> _Task_:
Return every line of the material below without any change, keeping each character and the line order the same.

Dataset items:
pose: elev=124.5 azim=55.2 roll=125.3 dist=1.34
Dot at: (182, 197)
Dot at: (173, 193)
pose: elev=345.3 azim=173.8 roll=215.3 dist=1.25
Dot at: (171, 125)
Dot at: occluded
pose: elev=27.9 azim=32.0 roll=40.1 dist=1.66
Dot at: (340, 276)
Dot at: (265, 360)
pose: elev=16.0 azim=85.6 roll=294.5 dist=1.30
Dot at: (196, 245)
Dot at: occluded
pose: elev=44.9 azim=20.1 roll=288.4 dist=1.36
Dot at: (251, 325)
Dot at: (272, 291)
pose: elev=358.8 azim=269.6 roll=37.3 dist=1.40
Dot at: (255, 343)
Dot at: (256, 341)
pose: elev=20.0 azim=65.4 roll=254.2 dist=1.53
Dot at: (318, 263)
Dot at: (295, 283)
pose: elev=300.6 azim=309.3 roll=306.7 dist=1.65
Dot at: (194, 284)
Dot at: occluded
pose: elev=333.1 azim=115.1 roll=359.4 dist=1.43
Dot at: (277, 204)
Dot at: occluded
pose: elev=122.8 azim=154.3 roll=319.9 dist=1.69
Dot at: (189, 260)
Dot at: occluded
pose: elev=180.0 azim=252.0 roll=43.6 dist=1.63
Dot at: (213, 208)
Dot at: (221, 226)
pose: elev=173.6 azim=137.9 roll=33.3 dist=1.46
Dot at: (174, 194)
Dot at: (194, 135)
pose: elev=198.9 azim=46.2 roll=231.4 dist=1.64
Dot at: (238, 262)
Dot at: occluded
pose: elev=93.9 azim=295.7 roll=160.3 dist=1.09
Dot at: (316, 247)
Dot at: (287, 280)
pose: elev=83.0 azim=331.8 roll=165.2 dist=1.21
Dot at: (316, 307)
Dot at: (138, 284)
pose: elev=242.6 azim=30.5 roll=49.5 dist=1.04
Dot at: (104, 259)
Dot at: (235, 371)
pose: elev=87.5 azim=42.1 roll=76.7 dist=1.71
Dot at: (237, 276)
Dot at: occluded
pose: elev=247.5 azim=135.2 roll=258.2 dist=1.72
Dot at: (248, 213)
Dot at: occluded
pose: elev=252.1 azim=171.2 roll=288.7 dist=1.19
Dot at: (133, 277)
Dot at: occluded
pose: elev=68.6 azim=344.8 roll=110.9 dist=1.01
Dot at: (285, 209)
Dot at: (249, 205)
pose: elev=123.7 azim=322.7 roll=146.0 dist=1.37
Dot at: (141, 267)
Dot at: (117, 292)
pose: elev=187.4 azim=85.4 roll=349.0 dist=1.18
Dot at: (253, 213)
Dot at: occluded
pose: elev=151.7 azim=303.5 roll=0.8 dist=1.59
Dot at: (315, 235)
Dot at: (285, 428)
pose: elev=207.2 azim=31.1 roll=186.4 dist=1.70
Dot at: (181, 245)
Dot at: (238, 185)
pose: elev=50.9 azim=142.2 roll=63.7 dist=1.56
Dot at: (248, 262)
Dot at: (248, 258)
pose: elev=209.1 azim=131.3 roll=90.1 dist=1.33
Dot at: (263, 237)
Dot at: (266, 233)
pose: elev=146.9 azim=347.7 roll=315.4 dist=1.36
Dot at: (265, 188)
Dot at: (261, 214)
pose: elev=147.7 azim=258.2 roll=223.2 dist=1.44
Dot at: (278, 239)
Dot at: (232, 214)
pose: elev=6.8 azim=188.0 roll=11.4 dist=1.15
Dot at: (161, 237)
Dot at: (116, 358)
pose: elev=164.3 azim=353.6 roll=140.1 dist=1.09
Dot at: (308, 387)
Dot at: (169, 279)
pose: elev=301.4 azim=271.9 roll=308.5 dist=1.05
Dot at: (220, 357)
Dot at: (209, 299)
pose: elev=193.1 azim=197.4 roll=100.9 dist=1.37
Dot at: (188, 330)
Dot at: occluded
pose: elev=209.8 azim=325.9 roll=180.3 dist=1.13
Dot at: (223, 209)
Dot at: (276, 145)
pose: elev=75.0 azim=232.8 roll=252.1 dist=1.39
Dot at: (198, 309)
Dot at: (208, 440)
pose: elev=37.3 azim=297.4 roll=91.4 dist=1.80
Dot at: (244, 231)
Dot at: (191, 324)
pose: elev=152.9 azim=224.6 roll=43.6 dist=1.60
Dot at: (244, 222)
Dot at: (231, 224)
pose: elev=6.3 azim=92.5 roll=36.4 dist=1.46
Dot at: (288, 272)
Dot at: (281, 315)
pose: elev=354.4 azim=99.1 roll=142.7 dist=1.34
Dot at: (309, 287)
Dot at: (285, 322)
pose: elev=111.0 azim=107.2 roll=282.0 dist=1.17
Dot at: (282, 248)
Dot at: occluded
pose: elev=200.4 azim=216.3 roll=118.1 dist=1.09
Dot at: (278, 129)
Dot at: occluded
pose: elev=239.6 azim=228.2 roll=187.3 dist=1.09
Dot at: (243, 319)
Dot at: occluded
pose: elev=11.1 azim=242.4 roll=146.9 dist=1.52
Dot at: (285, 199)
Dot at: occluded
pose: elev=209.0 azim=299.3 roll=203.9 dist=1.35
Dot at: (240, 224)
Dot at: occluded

> _Correct response_:
pose: elev=124.5 azim=55.2 roll=125.3 dist=1.34
Dot at: (182, 197)
Dot at: (173, 193)
pose: elev=345.3 azim=173.8 roll=215.3 dist=1.25
Dot at: (171, 125)
Dot at: occluded
pose: elev=27.9 azim=32.0 roll=40.1 dist=1.66
Dot at: (340, 276)
Dot at: (265, 360)
pose: elev=16.0 azim=85.6 roll=294.5 dist=1.30
Dot at: (196, 245)
Dot at: occluded
pose: elev=44.9 azim=20.1 roll=288.4 dist=1.36
Dot at: (251, 325)
Dot at: (272, 291)
pose: elev=358.8 azim=269.6 roll=37.3 dist=1.40
Dot at: (255, 343)
Dot at: (256, 341)
pose: elev=20.0 azim=65.4 roll=254.2 dist=1.53
Dot at: (318, 263)
Dot at: (295, 283)
pose: elev=300.6 azim=309.3 roll=306.7 dist=1.65
Dot at: (194, 284)
Dot at: occluded
pose: elev=333.1 azim=115.1 roll=359.4 dist=1.43
Dot at: (277, 204)
Dot at: occluded
pose: elev=122.8 azim=154.3 roll=319.9 dist=1.69
Dot at: (189, 260)
Dot at: occluded
pose: elev=180.0 azim=252.0 roll=43.6 dist=1.63
Dot at: (213, 208)
Dot at: (221, 226)
pose: elev=173.6 azim=137.9 roll=33.3 dist=1.46
Dot at: (174, 194)
Dot at: (194, 135)
pose: elev=198.9 azim=46.2 roll=231.4 dist=1.64
Dot at: (238, 262)
Dot at: occluded
pose: elev=93.9 azim=295.7 roll=160.3 dist=1.09
Dot at: (316, 247)
Dot at: (287, 280)
pose: elev=83.0 azim=331.8 roll=165.2 dist=1.21
Dot at: (316, 307)
Dot at: (138, 284)
pose: elev=242.6 azim=30.5 roll=49.5 dist=1.04
Dot at: (104, 259)
Dot at: (235, 371)
pose: elev=87.5 azim=42.1 roll=76.7 dist=1.71
Dot at: (237, 276)
Dot at: occluded
pose: elev=247.5 azim=135.2 roll=258.2 dist=1.72
Dot at: (248, 213)
Dot at: occluded
pose: elev=252.1 azim=171.2 roll=288.7 dist=1.19
Dot at: (133, 277)
Dot at: occluded
pose: elev=68.6 azim=344.8 roll=110.9 dist=1.01
Dot at: (285, 209)
Dot at: (249, 205)
pose: elev=123.7 azim=322.7 roll=146.0 dist=1.37
Dot at: (141, 267)
Dot at: (117, 292)
pose: elev=187.4 azim=85.4 roll=349.0 dist=1.18
Dot at: (253, 213)
Dot at: occluded
pose: elev=151.7 azim=303.5 roll=0.8 dist=1.59
Dot at: (315, 235)
Dot at: (285, 428)
pose: elev=207.2 azim=31.1 roll=186.4 dist=1.70
Dot at: (181, 245)
Dot at: (238, 185)
pose: elev=50.9 azim=142.2 roll=63.7 dist=1.56
Dot at: (248, 262)
Dot at: (248, 258)
pose: elev=209.1 azim=131.3 roll=90.1 dist=1.33
Dot at: (263, 237)
Dot at: (266, 233)
pose: elev=146.9 azim=347.7 roll=315.4 dist=1.36
Dot at: (265, 188)
Dot at: (261, 214)
pose: elev=147.7 azim=258.2 roll=223.2 dist=1.44
Dot at: (278, 239)
Dot at: (232, 214)
pose: elev=6.8 azim=188.0 roll=11.4 dist=1.15
Dot at: (161, 237)
Dot at: (116, 358)
pose: elev=164.3 azim=353.6 roll=140.1 dist=1.09
Dot at: (308, 387)
Dot at: (169, 279)
pose: elev=301.4 azim=271.9 roll=308.5 dist=1.05
Dot at: (220, 357)
Dot at: (209, 299)
pose: elev=193.1 azim=197.4 roll=100.9 dist=1.37
Dot at: (188, 330)
Dot at: occluded
pose: elev=209.8 azim=325.9 roll=180.3 dist=1.13
Dot at: (223, 209)
Dot at: (276, 145)
pose: elev=75.0 azim=232.8 roll=252.1 dist=1.39
Dot at: (198, 309)
Dot at: (208, 440)
pose: elev=37.3 azim=297.4 roll=91.4 dist=1.80
Dot at: (244, 231)
Dot at: (191, 324)
pose: elev=152.9 azim=224.6 roll=43.6 dist=1.60
Dot at: (244, 222)
Dot at: (231, 224)
pose: elev=6.3 azim=92.5 roll=36.4 dist=1.46
Dot at: (288, 272)
Dot at: (281, 315)
pose: elev=354.4 azim=99.1 roll=142.7 dist=1.34
Dot at: (309, 287)
Dot at: (285, 322)
pose: elev=111.0 azim=107.2 roll=282.0 dist=1.17
Dot at: (282, 248)
Dot at: occluded
pose: elev=200.4 azim=216.3 roll=118.1 dist=1.09
Dot at: (278, 129)
Dot at: occluded
pose: elev=239.6 azim=228.2 roll=187.3 dist=1.09
Dot at: (243, 319)
Dot at: occluded
pose: elev=11.1 azim=242.4 roll=146.9 dist=1.52
Dot at: (285, 199)
Dot at: occluded
pose: elev=209.0 azim=299.3 roll=203.9 dist=1.35
Dot at: (240, 224)
Dot at: occluded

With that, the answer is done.